[Passage for review — start]

Why is my script progressively slows down?

Question

I am doing my thesis work, for which I have to make a "unit converter". It reads a long output file, fills these information into arrays, and then converting from descartes coordinates to celestial orbital elements. My current output file to convert is 1.2 million lines long, that means about ~137000 measurement points.

The main function looks like this:

def desc_to_orb(file,n):
k = 1#4*pi**2
params, res, h_in, h_out, desc, R_in, R_out, V_in, V_out, c_in, c_out, C_out, C_in = ([], [], [], [], [], [], [], [], [], [], [], [], [])

[Passage for review — finish]

Directive
Reproduce word for word the stretch of the question about the slowing script from "I am doing my" through "about ~137000 measurement points.".

[Entries shown — start]

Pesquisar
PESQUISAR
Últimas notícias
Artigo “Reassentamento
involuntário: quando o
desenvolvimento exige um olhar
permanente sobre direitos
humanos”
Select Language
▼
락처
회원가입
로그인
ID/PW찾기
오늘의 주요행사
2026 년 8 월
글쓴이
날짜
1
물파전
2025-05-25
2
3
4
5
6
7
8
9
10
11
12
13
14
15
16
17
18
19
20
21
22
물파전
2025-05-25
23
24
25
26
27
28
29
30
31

[Entries shown — finish]
[Entries shown — start]

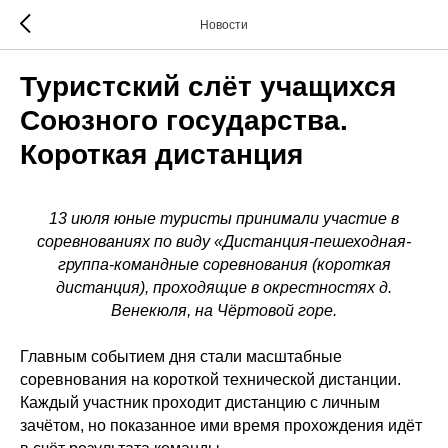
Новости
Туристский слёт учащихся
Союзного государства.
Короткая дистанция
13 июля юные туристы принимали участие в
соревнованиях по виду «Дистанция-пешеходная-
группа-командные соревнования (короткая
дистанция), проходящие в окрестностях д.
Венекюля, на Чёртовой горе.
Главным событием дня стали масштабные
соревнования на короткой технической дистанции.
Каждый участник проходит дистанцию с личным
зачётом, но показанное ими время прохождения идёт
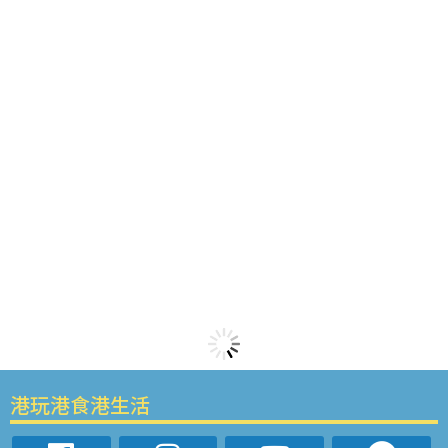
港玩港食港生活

[Entries shown — finish]

Exercise output
I am doing my thesis work, for which I have to make a "unit converter". It reads a long output file, fills these information into arrays, and then converting from descartes coordinates to celestial orbital elements. My current output file to convert is 1.2 million lines long, that means about ~137000 measurement points.